#### TASK TO CARRY OUT
Tell how many lines in the data below contain "held", using one number as the whole reply.

#### INPUT DATA
"""
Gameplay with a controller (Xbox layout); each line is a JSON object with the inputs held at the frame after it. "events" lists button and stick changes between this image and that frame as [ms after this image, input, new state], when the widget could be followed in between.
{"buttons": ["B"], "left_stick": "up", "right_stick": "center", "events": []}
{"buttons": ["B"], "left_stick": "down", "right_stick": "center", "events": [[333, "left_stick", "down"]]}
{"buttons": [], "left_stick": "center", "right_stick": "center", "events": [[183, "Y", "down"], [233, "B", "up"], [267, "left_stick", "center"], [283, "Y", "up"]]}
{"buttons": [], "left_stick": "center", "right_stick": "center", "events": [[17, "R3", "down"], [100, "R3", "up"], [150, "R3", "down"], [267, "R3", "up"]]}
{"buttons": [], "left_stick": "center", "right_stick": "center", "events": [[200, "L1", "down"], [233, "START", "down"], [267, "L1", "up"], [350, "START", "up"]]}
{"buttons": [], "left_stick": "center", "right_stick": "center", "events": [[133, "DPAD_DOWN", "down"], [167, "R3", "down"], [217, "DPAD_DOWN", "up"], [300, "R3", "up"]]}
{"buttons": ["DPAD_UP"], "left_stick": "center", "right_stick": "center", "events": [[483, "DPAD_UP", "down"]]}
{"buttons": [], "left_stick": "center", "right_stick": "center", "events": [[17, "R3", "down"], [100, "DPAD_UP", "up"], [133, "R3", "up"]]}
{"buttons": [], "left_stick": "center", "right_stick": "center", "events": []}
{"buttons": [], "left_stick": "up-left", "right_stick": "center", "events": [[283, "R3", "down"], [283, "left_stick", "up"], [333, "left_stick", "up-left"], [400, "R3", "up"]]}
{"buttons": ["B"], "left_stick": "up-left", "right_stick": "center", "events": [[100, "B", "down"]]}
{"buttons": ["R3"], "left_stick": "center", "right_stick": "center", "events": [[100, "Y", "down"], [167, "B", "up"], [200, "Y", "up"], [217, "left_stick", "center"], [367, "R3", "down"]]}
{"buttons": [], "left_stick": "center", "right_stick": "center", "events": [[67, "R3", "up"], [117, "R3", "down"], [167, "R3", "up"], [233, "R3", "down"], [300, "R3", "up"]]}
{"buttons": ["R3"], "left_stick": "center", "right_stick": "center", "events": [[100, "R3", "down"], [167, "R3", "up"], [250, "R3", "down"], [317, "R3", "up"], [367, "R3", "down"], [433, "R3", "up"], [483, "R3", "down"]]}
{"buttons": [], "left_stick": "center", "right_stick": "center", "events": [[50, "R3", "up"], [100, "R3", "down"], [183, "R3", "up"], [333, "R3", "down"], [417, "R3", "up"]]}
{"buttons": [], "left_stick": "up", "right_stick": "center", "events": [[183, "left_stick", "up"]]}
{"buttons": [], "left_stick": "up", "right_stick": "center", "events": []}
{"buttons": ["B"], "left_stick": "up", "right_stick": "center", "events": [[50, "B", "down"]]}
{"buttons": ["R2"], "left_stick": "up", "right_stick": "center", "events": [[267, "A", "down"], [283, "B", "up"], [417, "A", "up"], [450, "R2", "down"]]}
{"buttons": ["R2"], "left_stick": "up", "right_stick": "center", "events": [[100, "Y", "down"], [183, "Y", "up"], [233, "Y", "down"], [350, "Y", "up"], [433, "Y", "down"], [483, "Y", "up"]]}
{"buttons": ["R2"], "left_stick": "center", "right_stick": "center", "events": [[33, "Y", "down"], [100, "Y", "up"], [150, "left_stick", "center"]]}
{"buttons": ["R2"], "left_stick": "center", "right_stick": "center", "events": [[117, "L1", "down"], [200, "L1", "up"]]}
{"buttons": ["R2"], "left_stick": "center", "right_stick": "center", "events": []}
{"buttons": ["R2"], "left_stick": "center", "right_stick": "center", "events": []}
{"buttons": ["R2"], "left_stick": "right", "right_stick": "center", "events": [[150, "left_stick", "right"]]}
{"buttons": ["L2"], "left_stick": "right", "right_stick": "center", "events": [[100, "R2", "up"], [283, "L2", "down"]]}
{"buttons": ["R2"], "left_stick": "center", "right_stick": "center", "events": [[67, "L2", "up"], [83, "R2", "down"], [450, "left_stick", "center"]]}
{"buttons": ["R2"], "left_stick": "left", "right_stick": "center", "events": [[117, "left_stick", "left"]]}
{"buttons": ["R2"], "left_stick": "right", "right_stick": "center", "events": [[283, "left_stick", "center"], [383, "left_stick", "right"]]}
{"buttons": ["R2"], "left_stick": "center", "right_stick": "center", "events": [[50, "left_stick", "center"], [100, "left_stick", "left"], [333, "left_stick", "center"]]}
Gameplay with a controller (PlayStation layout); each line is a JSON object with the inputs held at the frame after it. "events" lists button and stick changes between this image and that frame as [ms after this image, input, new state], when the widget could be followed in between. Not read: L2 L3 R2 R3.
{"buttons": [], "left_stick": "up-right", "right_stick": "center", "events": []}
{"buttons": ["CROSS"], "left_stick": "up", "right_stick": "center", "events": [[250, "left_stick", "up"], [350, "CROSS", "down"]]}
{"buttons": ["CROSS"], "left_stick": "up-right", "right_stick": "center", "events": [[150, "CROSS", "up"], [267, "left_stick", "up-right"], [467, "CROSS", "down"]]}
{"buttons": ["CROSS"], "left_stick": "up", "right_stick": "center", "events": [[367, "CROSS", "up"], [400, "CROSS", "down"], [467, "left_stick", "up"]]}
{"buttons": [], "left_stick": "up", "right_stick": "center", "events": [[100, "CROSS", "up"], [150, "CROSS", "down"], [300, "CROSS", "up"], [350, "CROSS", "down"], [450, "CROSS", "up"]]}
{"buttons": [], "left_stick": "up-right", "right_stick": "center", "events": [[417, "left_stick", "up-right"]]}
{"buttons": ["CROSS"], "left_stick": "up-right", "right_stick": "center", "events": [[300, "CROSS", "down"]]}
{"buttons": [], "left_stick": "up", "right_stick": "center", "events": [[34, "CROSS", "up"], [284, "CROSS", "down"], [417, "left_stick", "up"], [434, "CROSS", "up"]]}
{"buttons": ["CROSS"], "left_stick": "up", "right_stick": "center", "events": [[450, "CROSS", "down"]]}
"""
#### ANSWER TO THIS TASK
2